Housebuilder, Vistry Group says that it has had a “very positive start to the year”, following higher than expected Housebuilding completions which helped to drive its pre-tax profit for FY 2021 ahead of original expectations.
Giving an update for the period from January 1 2021 to date, the firm revealed that its private sales rate per site per week during the period was 0.75, 70% up on the equivalent rate for 2020 and a 21% lift on 2019 Pro-forma.
It added that its Housebuilding division was set to deliver around 6,500 completions for its year-end (December 31 2021) - against 2020’s 4,652 - up on its previous expectations. The division’s adjusted gross margin is also set to improve to around 22%. Vistry had previously anticipated FY 2021’s adjusted pre-tax profit to be “at least” £310m. It now expects this to be around £325m.

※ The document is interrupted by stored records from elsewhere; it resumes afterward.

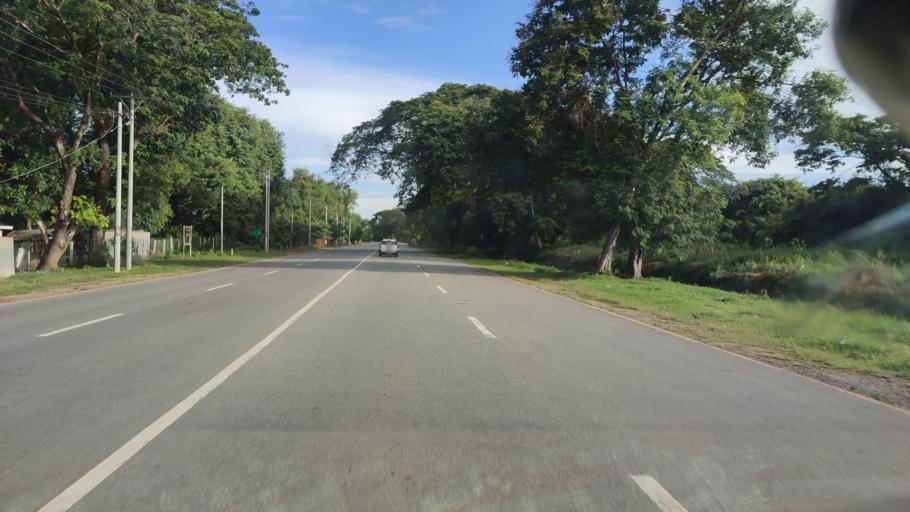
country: MM
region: Mandalay
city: Yamethin
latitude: 20.1901
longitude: 96.1851
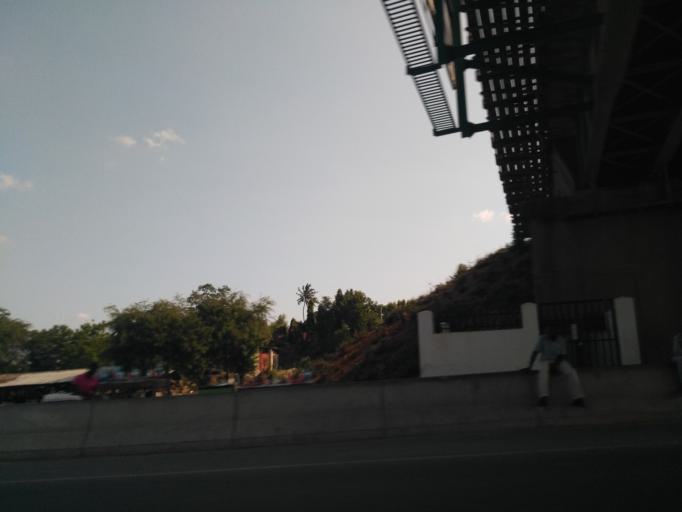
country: TZ
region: Dar es Salaam
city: Dar es Salaam
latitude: -6.8591
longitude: 39.2916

The Partnerships business also expects to significantly grow its mixed tenure completions at a higher margin for 2021. Vistry said the division was on track to achieve its FY 2022 goals of £1 billion revenue and an adjusted operating margin of 10% plus.
The group’s forward sales position currently stands at £2.7 billion. Its Housebuilding forward sales total £1,490 million with Partnerships’ mixed tenure forward sales totalling £448 million.
Greg Fitzgerald, Vistry’s CEO, said: “It has been a very positive start to the year with strong demand across all areas of our business and our private sales rate increasing to 0.75. As we approach the end of our first half, we anticipate results for the six months will be well ahead of our previous expectations.
“The business is making excellent progress towards its targets of increasing revenues from £728 million last year to £1 billion in FY22 accompanied by operating margin improvement to at least 10%.
“Delivering high-quality homes and excellent customer service remains a top priority for the group. We are pleased to have maintained our 5-star HBF Customer satisfaction rating and continue to make progress, with the group now achieving scores ahead of 2020 levels.”